The program provides outreach to mothers and pregnant women in targeted neighborhoods of New Haven, requesting that they complete mental health assessments. Those who demonstrate need receive cognitive behavioral therapy in familiar settings, including the second floor of the city’s Stop & Shop grocery store and other citywide locations. The treatment setting is non-threatening; so too are the community mental health ambassadors (CMHAs), employees who recruit participants and accompany them to treatment.
CMHAs are mothers from the local community trained to focus on target population outreach and, when deemed necessary, to support mental health treatment. They work alongside traditional mental health clinicians. Most possess customer service experience; they all empathize with the participants’ struggles.
Smith attributes the program’s overwhelming success largely to the ambassadors and the community settings where they serve women. To date, over 70 percent of participants registered for cognitive behavioral therapy through the partnership have adhered to treatment, and more than 50 percent report decreased depressive symptoms.
Streater, who gave birth prematurely to two of her six children, is a CMHA. She learned about the job when taking a free stress management class about five years ago. Streater says she didn’t have much of a support network as a pregnant or new mom. “It was pretty much me,” she said.
Implementing simple, common-sense practices within existing healthcare systems also lends support that can help close racial gaps in pregnancy outcomes. At Southwest Community Health Center in Bridgeport, about 80 percent of the patients that advanced practice midwife Janet Spinner sees are women of color. She’s pleased about the decisions the center makes to accommodate its patient population’s health needs. For instance, instead of waiting to see patients at the typical six-week postnatal visit, Spinner has new mothers come for a checkup between one and two weeks after delivery, then again at the six-week mark. “That’s when scary post-pre-eclampsia can rear its ugly head,” Spinner said of the dangerous medical condition that occurs more frequently among black women and can happen during or shortly after pregnancy. Spinner also uses the initial postnatal visit to check in with patients about breastfeeding, social support, and intimate partner violence, which she refers to as “the elephant in the room.” And, Spinner says, the Bridgeport health center provides strong diversity training to its employees, a trend she sees becoming more prevalent throughout the state.
“We really need to talk about this as a community,” she said.

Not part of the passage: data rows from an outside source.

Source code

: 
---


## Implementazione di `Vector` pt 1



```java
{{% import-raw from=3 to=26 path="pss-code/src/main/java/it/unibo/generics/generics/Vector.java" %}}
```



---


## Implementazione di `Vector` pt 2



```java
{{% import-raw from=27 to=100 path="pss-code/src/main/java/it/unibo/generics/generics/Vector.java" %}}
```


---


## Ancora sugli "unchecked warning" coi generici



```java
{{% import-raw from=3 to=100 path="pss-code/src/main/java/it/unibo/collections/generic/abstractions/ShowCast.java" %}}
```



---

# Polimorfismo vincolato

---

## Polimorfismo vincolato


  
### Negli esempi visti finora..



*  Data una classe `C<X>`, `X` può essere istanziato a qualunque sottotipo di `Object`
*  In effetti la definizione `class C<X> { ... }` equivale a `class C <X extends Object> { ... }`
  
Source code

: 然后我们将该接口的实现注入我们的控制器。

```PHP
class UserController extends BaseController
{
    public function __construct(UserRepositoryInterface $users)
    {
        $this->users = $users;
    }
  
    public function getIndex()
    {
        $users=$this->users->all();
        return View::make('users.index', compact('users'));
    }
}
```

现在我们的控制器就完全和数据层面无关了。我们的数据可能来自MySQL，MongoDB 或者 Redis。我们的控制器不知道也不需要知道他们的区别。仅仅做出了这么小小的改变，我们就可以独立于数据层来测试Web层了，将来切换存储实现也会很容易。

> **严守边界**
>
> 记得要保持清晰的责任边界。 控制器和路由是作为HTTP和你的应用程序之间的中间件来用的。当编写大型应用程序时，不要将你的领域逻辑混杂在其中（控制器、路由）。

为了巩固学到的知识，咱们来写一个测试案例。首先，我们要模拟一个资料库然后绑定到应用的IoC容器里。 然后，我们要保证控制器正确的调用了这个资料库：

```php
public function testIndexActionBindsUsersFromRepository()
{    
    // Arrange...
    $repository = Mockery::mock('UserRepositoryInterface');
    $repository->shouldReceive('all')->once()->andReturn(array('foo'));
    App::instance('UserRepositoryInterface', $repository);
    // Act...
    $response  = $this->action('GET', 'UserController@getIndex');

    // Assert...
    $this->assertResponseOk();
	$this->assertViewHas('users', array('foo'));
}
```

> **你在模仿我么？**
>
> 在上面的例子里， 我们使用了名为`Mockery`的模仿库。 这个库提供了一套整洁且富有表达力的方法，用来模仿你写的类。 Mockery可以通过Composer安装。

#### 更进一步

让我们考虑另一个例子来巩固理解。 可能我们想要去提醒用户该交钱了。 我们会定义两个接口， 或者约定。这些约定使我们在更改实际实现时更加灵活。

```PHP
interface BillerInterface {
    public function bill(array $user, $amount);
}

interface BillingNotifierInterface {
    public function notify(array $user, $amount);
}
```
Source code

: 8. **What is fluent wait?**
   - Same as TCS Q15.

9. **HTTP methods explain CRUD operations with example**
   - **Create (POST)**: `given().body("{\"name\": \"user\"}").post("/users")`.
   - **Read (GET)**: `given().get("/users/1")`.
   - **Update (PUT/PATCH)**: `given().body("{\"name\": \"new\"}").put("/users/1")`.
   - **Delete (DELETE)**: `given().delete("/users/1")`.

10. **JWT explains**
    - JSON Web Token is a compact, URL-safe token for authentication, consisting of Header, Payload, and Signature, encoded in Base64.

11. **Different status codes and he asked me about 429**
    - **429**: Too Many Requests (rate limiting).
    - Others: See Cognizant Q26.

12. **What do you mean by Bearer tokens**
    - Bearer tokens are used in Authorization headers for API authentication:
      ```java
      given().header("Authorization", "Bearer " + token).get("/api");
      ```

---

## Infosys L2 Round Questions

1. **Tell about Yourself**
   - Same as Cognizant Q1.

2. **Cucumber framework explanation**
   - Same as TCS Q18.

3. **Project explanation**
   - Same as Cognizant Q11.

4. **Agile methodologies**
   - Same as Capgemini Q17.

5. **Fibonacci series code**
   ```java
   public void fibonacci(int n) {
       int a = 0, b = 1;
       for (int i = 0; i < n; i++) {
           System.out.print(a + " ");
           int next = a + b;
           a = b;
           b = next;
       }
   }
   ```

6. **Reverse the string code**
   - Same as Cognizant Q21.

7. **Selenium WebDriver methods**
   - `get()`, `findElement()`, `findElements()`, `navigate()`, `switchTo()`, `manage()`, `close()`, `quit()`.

Black women might be more likely to go to the doctor’s office when the doctor looks like them. Marcia Tejeda, MD, a black OB/GYN who works in Waterbury, acknowledges that she probably sees 5 to 7 percent more black patients than the other physicians in her group practice—a choice based on her patients’ preferences.
Although Tejeda says she feels all the physicians with whom she works make a “tremendous effort to give all women excellent care,” she does suggest that, in general, doctors and other medical professionals could benefit from education and training that focuses on how to improve their interactions with black patients, including learning how to better understand their culture and improve ways of communicating with them. Tejeda also proposes that race-specific research initiatives occur more routinely.
“Now that we see the mortality rate is higher for black women, we need to do research that’s specially geared toward black women,” Tejeda said. “That will be the key to decreasing mortality for black women and improving outcomes for their babies.”